[Page extract]
TIDMKAPE
RNS Number : 0723X
Unikmind Holdings Limited
21 April 2023
NOT FOR RELEASE, PUBLICATION OR DISTRIBUTION, IN WHOLE OR IN
PART, IN, INTO OR FROM ANY JURISDICTION WHERE TO DO SO WOULD
CONSTITUTE A VIOLATION OF THE RELEVANT LAWS OF THAT
JURISDICTION
FOR IMMEDIATE RELEASE
THIS ANNOUNCEMENT CONTAINS INSIDE INFORMATION
21 April 2023
CASH OFFER INCREASED AND DECLARED FINAL
for
KAPE TECHNOLOGIES PLC
by
UNIKMIND HOLDINGS LIMITED
POSTING OF REVISED OFFER DOCUMENT
On 13 February 2023, the Board of Unikmind Holdings Limited
("Unikmind") (the "Unikmind Board") announced the terms of a cash
offer to be made by Unikmind to acquire the issued and to be issued
share capital of Kape Technologies plc ("Kape") not already held by
Unikmind (the "Original Offer").
On 20 April 2023, the Unikmind Board announced the terms of an
increased and final cash offer to be made by Unikmind for the
shares in Kape not already held by Unikmind (the "Increased and
Final Offer"), at a price of US$3.60 per share (the "Increased and
Final Offer Price"). The Unikmind Board confirms that the financial
terms of the Increased and Final Offer are final and will not be
increased.
The Unikmind Board is pleased to announce that the Revised Offer
Document (the "Revised Offer Document") containing the full terms
of, and Conditions to, the Increased and Final Offer has today been
published and will be posted to the shareholders of Kape (the "Kape
Shareholders") (other than those located in a Restricted
Jurisdiction), together (where applicable) with the related Form of
Acceptance (in relation to Kape Shares held in certificated form).

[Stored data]
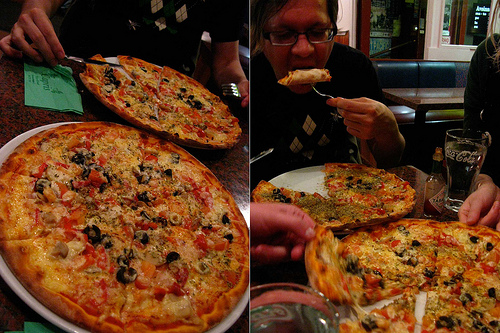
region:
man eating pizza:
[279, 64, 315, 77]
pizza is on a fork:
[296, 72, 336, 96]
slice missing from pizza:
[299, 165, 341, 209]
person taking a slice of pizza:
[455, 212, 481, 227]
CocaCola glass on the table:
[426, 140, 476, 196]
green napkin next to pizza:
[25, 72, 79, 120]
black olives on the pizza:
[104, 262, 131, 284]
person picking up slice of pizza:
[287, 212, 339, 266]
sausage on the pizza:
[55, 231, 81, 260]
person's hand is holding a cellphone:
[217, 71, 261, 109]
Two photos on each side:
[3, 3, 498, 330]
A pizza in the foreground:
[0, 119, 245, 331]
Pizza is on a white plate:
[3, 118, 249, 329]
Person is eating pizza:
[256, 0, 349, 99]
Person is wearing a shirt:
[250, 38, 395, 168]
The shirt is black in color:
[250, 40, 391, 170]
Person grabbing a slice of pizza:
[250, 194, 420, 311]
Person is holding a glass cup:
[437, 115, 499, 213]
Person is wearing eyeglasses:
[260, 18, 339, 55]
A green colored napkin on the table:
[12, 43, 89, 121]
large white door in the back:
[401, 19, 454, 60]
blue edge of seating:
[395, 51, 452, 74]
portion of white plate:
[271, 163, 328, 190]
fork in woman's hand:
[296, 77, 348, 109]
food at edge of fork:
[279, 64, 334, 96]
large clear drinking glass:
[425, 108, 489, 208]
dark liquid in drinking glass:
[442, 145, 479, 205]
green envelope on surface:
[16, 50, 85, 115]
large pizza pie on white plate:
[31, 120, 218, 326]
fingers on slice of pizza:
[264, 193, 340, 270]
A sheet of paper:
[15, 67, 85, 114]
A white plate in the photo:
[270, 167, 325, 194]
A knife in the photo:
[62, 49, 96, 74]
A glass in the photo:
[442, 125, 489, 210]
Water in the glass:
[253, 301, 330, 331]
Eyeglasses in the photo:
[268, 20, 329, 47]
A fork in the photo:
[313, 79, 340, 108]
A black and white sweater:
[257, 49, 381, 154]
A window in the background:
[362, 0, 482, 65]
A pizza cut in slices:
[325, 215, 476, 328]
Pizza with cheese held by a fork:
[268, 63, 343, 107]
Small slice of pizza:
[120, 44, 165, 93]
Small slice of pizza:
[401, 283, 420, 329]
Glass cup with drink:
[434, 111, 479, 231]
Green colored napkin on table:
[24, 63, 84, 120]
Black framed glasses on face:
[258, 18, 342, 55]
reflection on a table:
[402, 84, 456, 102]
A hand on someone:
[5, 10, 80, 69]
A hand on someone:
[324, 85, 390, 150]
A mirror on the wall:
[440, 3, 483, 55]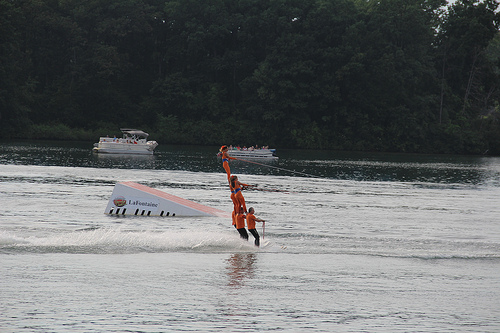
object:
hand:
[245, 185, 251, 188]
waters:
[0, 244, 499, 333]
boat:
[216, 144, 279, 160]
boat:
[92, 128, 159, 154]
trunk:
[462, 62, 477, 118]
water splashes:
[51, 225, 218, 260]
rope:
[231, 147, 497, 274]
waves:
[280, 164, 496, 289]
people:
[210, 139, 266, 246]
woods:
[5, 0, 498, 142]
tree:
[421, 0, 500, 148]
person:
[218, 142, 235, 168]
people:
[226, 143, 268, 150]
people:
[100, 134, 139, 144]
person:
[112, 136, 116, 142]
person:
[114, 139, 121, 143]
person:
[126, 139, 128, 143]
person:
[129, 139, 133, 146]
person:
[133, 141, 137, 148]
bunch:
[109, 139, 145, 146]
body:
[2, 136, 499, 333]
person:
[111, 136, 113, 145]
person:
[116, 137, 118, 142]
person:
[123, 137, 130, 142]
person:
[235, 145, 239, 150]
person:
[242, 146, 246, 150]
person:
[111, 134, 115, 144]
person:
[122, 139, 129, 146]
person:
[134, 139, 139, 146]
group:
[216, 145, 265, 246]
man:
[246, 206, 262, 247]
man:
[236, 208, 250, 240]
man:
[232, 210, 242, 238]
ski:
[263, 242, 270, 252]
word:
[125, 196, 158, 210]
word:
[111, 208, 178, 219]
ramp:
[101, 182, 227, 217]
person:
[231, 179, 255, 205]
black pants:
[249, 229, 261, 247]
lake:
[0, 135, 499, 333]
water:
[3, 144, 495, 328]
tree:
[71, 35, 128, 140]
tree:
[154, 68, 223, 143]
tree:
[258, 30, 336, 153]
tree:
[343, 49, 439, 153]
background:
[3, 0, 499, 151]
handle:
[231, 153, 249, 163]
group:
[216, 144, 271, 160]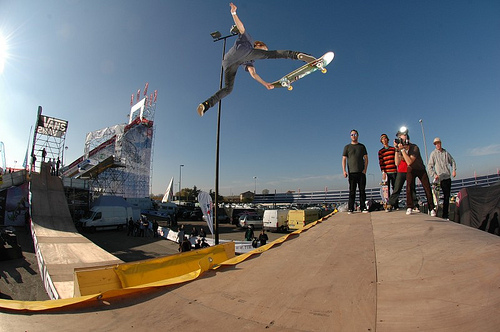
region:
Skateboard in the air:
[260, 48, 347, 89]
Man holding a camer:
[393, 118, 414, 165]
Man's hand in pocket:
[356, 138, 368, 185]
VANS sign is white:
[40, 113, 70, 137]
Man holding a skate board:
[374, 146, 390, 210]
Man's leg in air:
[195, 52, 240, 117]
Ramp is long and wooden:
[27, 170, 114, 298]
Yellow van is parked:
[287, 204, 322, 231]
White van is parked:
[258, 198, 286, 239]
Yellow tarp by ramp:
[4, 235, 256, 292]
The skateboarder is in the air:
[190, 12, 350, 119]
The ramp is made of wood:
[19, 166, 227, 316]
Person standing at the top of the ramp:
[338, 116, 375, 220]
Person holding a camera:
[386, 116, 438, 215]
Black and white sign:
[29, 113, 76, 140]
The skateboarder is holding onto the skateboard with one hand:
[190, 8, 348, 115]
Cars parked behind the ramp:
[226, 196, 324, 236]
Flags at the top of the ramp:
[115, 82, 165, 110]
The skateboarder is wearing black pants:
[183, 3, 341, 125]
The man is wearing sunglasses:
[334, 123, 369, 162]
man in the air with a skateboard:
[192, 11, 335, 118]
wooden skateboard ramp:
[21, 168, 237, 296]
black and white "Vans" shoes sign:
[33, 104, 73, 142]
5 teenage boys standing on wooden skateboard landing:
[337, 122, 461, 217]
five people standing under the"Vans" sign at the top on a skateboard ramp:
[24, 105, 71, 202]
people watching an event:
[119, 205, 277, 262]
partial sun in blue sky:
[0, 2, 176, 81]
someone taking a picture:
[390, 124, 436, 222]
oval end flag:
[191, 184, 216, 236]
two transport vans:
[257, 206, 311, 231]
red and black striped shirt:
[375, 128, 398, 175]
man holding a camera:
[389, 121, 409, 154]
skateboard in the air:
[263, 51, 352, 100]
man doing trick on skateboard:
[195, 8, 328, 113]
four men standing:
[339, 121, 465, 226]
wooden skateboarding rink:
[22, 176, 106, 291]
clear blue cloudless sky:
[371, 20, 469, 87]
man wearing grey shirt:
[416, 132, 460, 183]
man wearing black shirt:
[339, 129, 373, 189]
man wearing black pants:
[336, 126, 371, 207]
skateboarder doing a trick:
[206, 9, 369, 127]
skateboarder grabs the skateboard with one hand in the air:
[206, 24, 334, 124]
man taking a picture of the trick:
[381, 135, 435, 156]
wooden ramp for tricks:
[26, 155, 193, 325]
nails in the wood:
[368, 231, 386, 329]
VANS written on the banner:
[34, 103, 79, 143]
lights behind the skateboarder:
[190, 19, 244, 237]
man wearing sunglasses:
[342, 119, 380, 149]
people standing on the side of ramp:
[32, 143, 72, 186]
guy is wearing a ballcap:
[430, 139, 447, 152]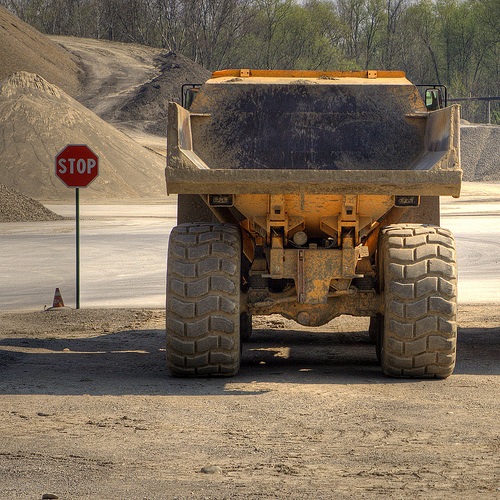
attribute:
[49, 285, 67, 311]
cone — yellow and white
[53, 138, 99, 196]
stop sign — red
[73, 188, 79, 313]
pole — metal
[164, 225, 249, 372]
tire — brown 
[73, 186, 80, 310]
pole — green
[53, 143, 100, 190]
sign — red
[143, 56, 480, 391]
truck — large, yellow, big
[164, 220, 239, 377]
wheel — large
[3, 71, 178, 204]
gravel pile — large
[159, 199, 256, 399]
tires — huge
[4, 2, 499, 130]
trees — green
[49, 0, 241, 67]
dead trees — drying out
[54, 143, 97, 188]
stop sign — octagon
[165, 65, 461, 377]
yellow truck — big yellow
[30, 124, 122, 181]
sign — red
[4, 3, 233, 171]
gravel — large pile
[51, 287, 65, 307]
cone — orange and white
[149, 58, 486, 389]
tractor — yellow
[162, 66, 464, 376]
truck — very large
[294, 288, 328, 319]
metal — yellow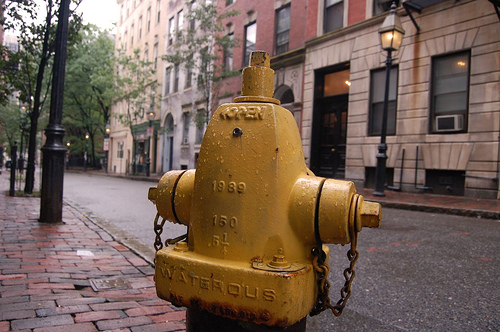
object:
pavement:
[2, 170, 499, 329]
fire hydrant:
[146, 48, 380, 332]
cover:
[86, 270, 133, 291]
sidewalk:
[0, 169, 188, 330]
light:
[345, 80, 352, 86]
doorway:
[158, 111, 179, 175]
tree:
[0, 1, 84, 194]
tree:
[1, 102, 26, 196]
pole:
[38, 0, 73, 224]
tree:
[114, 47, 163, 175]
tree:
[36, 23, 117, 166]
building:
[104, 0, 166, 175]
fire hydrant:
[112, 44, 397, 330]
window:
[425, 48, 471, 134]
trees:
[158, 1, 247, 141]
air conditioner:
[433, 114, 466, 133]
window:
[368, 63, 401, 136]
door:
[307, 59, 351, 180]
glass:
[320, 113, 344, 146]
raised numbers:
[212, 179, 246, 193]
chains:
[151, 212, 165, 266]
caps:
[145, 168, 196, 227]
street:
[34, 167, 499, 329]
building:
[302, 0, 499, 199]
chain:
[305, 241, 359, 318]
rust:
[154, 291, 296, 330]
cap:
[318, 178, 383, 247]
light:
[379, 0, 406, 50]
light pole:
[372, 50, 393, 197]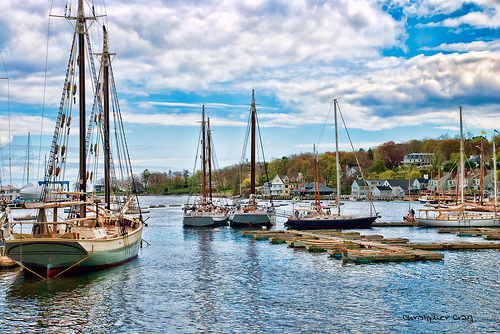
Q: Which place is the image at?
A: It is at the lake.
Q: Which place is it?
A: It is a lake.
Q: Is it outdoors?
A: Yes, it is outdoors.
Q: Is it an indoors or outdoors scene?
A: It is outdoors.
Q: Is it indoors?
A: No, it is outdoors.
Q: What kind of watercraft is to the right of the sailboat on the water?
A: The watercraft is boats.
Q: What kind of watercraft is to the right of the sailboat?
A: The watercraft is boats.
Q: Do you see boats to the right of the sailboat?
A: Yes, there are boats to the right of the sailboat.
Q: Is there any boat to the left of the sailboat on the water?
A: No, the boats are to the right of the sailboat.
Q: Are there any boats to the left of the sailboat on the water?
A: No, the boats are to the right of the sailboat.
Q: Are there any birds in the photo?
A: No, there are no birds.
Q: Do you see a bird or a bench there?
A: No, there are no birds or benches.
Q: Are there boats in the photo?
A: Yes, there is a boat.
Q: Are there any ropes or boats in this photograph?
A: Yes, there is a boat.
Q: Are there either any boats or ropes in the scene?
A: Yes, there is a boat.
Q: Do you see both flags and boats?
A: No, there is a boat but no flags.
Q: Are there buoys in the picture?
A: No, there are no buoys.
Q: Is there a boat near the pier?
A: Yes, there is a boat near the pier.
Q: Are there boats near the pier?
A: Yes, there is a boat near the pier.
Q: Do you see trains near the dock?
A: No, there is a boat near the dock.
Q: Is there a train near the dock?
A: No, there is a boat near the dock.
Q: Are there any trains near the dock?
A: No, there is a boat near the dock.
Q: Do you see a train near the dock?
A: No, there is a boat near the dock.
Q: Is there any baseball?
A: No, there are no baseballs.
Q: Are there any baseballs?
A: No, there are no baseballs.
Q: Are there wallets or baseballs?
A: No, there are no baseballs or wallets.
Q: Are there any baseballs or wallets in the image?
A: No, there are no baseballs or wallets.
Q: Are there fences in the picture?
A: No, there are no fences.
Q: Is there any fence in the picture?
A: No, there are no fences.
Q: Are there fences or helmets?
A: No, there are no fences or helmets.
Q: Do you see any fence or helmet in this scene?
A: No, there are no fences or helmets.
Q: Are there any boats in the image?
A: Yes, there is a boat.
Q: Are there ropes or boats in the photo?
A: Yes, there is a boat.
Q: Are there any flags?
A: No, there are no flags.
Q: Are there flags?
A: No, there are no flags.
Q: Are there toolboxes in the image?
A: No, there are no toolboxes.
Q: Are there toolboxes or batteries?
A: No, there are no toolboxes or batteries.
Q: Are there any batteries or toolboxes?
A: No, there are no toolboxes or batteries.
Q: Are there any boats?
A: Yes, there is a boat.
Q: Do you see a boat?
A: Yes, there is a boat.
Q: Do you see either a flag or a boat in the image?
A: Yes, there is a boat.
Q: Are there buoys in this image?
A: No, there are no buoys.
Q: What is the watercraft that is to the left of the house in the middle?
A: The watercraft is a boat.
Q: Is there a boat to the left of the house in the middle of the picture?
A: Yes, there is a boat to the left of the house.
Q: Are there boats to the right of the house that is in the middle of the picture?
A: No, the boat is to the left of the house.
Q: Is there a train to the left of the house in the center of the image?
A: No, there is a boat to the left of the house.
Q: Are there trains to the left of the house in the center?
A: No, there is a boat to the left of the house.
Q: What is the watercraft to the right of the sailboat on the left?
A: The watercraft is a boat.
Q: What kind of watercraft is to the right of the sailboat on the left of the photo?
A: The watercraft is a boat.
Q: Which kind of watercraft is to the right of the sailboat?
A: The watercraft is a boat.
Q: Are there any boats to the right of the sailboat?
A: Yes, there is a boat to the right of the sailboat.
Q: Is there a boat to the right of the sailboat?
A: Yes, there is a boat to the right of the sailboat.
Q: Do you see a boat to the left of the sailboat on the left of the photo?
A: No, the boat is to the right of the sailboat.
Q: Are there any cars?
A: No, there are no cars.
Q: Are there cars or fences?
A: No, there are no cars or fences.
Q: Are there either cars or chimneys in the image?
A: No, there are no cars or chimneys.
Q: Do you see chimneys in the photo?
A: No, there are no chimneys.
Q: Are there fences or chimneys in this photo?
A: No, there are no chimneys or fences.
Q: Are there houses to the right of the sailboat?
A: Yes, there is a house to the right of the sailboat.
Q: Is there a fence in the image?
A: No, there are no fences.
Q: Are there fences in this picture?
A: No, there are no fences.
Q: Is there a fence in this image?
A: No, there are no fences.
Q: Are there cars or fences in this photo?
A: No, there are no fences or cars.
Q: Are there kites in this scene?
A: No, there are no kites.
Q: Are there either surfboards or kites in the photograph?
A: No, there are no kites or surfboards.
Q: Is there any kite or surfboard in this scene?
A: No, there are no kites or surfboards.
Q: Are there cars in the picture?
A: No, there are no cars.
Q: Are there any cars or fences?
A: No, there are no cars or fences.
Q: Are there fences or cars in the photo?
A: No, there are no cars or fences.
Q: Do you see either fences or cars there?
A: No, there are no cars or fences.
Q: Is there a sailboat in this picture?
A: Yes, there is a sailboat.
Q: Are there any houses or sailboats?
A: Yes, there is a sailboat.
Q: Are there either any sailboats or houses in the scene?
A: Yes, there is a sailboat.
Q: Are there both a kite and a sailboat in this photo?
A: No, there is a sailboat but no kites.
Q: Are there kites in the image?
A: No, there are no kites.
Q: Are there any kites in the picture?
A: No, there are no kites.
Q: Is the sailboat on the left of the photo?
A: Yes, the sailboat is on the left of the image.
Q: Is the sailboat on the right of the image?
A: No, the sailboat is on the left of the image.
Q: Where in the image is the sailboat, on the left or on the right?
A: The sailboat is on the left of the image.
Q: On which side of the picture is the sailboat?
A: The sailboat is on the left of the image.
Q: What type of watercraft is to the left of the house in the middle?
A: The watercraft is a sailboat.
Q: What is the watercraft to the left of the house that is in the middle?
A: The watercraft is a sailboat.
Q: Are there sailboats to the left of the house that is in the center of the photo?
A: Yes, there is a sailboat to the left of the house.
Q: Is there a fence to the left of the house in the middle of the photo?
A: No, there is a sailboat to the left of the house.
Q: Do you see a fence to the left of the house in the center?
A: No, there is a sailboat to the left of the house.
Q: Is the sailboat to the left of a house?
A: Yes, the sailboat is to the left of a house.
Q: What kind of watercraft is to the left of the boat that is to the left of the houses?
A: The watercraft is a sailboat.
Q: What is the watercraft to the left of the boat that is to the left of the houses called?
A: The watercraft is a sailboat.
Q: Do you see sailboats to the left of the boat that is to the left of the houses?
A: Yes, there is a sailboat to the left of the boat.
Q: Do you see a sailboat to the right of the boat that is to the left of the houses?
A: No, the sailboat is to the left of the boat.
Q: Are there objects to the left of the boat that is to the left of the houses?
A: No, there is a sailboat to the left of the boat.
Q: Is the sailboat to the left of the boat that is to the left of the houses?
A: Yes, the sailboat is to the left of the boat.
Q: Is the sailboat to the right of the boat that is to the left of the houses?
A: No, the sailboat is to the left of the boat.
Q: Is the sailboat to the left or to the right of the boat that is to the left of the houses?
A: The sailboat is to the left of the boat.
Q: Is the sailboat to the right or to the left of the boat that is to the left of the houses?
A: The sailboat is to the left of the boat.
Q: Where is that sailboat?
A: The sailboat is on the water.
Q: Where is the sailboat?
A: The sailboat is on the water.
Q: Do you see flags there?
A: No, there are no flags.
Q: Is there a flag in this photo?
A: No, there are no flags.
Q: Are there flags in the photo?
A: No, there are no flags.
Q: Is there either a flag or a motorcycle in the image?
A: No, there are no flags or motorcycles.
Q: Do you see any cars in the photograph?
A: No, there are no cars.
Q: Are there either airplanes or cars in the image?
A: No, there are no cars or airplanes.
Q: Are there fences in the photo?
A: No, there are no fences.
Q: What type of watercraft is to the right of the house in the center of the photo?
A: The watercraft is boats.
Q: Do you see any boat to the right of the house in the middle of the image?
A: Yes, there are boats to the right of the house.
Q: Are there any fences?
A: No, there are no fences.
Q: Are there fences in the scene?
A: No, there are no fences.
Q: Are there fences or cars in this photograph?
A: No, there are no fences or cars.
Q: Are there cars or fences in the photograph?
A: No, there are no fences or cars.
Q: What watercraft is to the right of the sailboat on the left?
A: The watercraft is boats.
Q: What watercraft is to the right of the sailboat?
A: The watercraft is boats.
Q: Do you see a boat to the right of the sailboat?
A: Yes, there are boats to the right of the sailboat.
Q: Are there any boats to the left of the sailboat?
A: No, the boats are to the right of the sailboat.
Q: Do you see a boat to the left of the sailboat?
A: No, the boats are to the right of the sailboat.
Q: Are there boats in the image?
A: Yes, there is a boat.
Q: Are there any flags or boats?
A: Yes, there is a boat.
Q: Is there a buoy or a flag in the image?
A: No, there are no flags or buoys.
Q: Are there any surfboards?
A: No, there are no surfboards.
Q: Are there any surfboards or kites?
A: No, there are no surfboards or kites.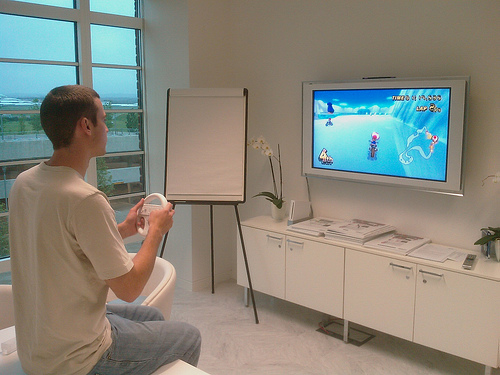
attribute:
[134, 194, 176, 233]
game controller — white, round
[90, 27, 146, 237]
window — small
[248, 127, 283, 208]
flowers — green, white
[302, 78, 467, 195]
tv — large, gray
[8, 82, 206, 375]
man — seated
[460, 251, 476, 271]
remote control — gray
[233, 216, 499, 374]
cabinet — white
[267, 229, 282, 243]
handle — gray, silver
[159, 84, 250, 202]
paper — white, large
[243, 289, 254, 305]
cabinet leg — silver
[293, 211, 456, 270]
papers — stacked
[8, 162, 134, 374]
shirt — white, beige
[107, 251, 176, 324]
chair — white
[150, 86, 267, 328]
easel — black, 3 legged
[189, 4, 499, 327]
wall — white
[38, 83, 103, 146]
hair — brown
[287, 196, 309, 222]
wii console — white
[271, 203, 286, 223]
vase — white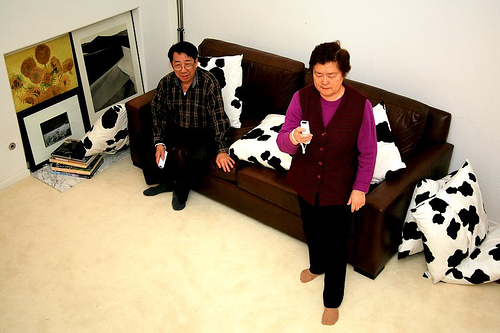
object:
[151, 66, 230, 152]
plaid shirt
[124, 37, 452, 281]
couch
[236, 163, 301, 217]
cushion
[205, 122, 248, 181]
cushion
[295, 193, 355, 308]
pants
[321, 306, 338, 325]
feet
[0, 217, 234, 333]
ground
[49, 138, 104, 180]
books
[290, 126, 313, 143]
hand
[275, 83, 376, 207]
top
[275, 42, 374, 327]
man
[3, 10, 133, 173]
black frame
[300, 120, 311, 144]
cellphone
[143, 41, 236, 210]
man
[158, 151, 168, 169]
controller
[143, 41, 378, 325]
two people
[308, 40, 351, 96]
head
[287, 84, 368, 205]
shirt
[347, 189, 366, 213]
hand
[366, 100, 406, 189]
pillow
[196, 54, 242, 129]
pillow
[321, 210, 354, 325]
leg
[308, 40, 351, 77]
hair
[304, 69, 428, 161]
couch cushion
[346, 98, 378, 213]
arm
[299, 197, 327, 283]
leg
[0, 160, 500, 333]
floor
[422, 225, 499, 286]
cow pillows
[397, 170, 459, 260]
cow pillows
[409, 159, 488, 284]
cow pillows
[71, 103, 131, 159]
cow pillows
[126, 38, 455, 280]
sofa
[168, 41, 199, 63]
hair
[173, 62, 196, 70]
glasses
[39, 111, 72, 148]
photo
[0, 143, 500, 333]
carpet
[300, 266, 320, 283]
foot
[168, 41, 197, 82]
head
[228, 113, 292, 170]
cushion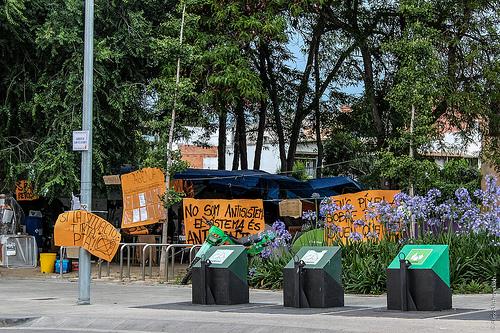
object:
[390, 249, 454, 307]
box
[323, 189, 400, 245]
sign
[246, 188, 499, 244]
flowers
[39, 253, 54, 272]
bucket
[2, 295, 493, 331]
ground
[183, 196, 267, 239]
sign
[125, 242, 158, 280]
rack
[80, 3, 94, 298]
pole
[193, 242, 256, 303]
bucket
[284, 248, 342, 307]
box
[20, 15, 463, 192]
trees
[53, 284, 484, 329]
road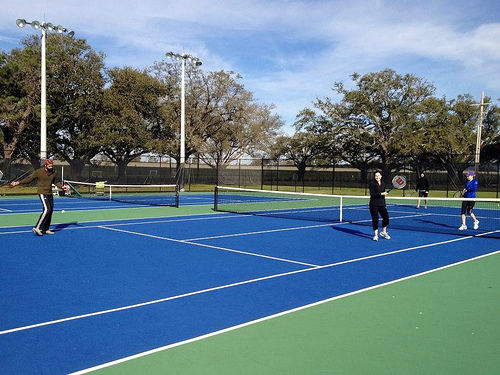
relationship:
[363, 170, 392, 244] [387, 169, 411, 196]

[Directions for this task] Extend the announcement about the increased offer for Kape Technologies, picking up right after its final sentence. The material above has no role here.

[Reply to the exercise]
For information purposes only, the Revised Offer Document will also
be sent, or made available, to persons with information rights.
Capitalised terms in this announcement (the "Announcement"),
unless otherwise defined, have the same meanings as set out in the
Original Offer Document.
Procedure for acceptance of Increased and Final Offer
The Increased and Final Offer will initially remain open for
acceptance until 1.00 p.m. (London time) on 5 May 2023.
To accept the Increased and Final Offer in respect of Kape
Shares in certificated form, you must complete, sign and return the
Form of Acceptance as soon as possible and, in any event, so as to
be received by the Receiving Agent at Equiniti, Corporate Actions,
Aspect House, Spencer Road, Lancing, West Sussex BN99 6DA , not
later than 1.00 p.m. (London time) on 5 May 2023 .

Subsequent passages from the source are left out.